Let’s talk about sex . . . and the disappointments of men.

In her previous pair of graphic novels (Persepolis, 2003 and 2004, whose acclaim helped to heighten the recent push to further legitimize an always somewhat maligned field), the young author told the autobiographical story of her unsuccessful life in Europe before being forced to return to her native Iran, and the culture clash that ensued. This time, Satrapi keeps to her earlier themes of autobiography, Iranian womanhood and its conflicts within a traditional society being encroached on by Western ideas, while providing a somewhat lighter framework.

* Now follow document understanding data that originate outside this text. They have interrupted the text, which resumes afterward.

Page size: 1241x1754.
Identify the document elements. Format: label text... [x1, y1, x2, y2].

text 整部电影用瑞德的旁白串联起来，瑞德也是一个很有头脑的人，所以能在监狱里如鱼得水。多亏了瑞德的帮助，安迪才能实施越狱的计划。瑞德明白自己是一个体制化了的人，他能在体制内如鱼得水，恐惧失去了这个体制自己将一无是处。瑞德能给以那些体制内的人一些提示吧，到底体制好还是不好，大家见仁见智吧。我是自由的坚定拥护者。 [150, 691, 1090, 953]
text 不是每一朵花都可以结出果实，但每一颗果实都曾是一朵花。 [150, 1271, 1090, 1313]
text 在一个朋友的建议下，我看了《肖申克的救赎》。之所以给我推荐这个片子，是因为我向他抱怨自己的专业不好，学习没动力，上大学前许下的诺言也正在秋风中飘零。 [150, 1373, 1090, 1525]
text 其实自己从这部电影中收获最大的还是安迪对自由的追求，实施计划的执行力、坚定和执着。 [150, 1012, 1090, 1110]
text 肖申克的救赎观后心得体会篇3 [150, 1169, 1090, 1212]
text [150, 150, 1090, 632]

Structured more as a casual conversation, a coffee klatch among the girls, Satrapi eavesdrops on her grandmother and relatives and friends as they talk about being women and, more specifically, about men. It’s refreshingly surprising from the get-go, as Satrapi introduces her grandmother as an elegantly made-up grande dame, an old woman who just happens to be a lifelong opium addict and who encourages Satrapi to close her eyes more—all in order to have a drugged look that would be seductive for men. Placed in charge of the all-important samovar, Satrapi listens as the women sip their tea and talk, because as her grandmother says, “to speak behind others’ backs is the ventilator of the heart.” In these anecdotes, men are uniformly imbecilic, or simply clueless, as witnessed by the story of the non-virginal woman who took the grandmother’s advice and, on her honeymoon night, placed a razor blade between her thighs so that her husband would think he’d broken her hymen. Things didn’t go well. More laughs are to be had, though often bittersweet, in the other tales in which women find themselves stuck between a patriarchal tradition and the desire for love and freedom, though nothing is made out to be quite so simple as that.

Lighter in subject matter than her previous work, Satrapi keeps things semicomical, even when relating matters of severe heartbreak, and her dashed-off drawings (with their slightly childlike expressions) help matters along.